MYTHS about DIET & HEALTH

Every day we come across thousands of health recommendations, which we tend to follow blindly without understanding our own situations costing our own health the highest prices. Here we will be discussing some 'Diet' and 'Routine' patterns, which seem to be precise but actually aren't along with what to do in such cases to minimize the side effects.

1. Fasting is good for weight loss: Fasting once or twice a week may help in the process of weight loss but there is no evidence to prove that complete fasting also helps in this process. Complete fasting may steer in severe headaches, weaknesses, dehydration, nutrition deficiencies, and gastric and kidney malfunctioning.

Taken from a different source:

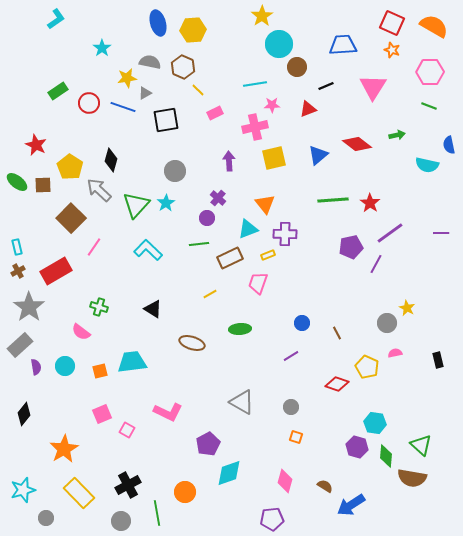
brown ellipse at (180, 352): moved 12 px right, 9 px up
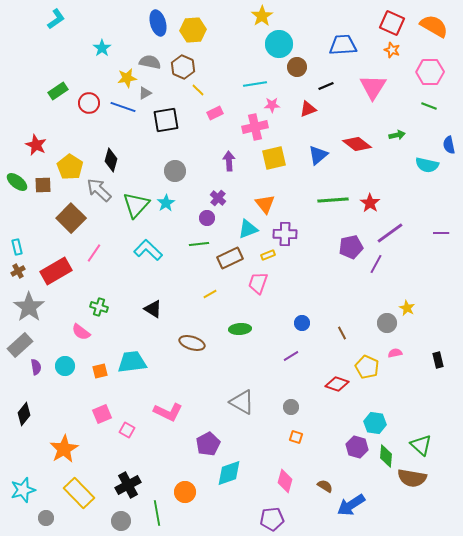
pink line at (94, 247): moved 6 px down
brown line at (337, 333): moved 5 px right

What to do: Fast once or twice a week and include hydration at proper intervals of the day. Take in citrus fruits to maintain the pH of the body. Instead of skipping physical activity routines prefer some light exercises and walking.

 

2. Cutting down fats and carbs accommodates good health: Cutting fats and carbs helps in weight loss but cutting it completely suddenly makes the situation worse by causing diseases such as diarrhea,constipation,halitosis,bloating, muscle cramps, rashes, etc.

What to do: Include one part of carb in any one of the meals to avoid starting imbalance in the body while dieting. Instead cutting carbs completely, opt to avoid them reluctantly over time and work out to burn extra fats.

 

3. Limiting meals increases energy levels: Taking less meals than required may lead to important nutrients deficiencies, hair fall, fatigue, less effective reproductive system, bad skin, depression, etc.

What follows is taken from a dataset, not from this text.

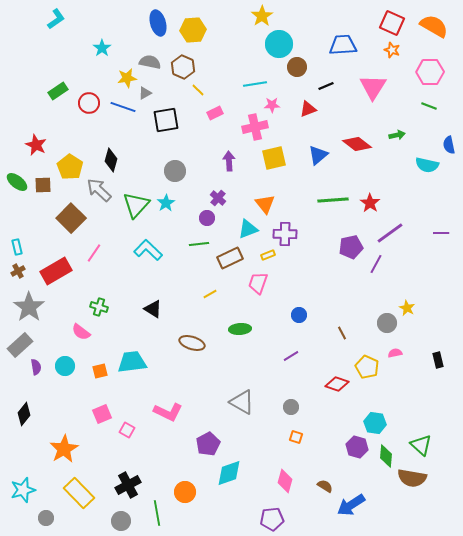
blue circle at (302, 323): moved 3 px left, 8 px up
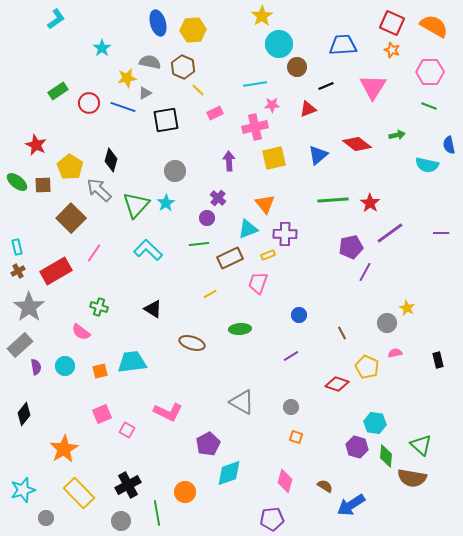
purple line at (376, 264): moved 11 px left, 8 px down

What to do: Instead of limiting the meals, have more healthier food whenever you feel like it. Have 2-3 main meals per day and light diet at other times.

 

4. Protein is all needed for building the body: Including more protein in the diet actually assists in strengthening the body yet taking it the major part, and cutting down others may result in bad breaths, kidney damage,risk of cancer and other cardio-logical diseases.

What to do: Combine a small major part of protein with a minor part of fat, carbs, and other essential nutrients. Complete the protein requirements with natural protein sources and add some supplements if required.

 

5. Slim people are healthy than obese ones: A very popular myth that fat and strong build personality is unhealthy is misleading a large group of people. However, being obese isn't good but getting extra slim with no strength isn't also a sign of healthy body as it makes the body lean thus resulting in bad posture and personality.

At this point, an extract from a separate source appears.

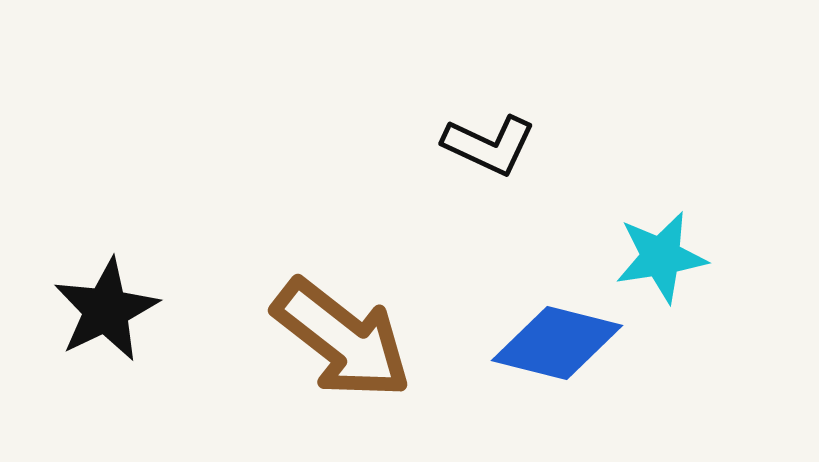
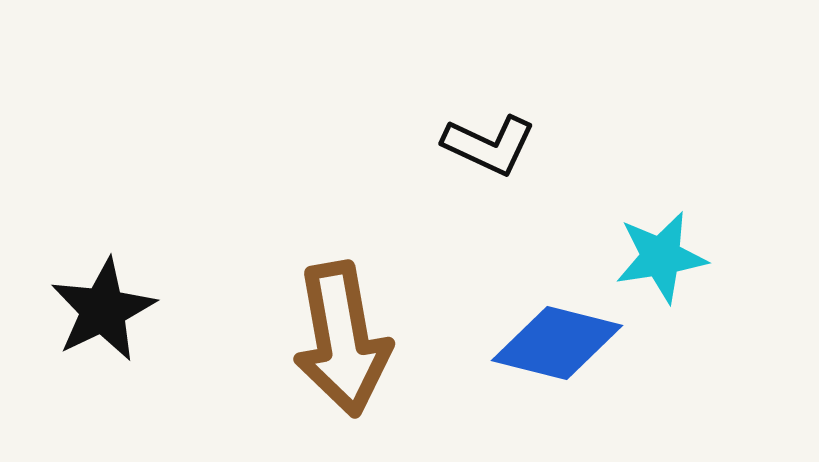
black star: moved 3 px left
brown arrow: rotated 42 degrees clockwise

What to do: Believing the fact that being slim or fat is not a sign of a healthy or unhealthy body is all needed here. Although being too slim and too fat has bad effects on health, it should always be a prime motto to stay healthy and disease free instead of focusing on being slim or fat. Till it's enhancing the personality, one need not to worry about anything other than maintaining a healthy BMI.

 

Whatever takes up the whole market under the brand name of 'health and routine tips and tricks with no actual fact or logic behind that shouldn't be followed without any consultation with the experts. It doesn't only deteriorate the health and affect it physically but may also be the cause of severe issues raised by time which will in turn affect the way of living.

It's always advisable to follow a healthy routine by eating healthy and exercising to a good limit. Including short walks, some stretches, prescribed workouts, any physical activity, yoga, and meditation is always a lifesaver.

Remember it's always what one eats and what part of it is put to use all matters!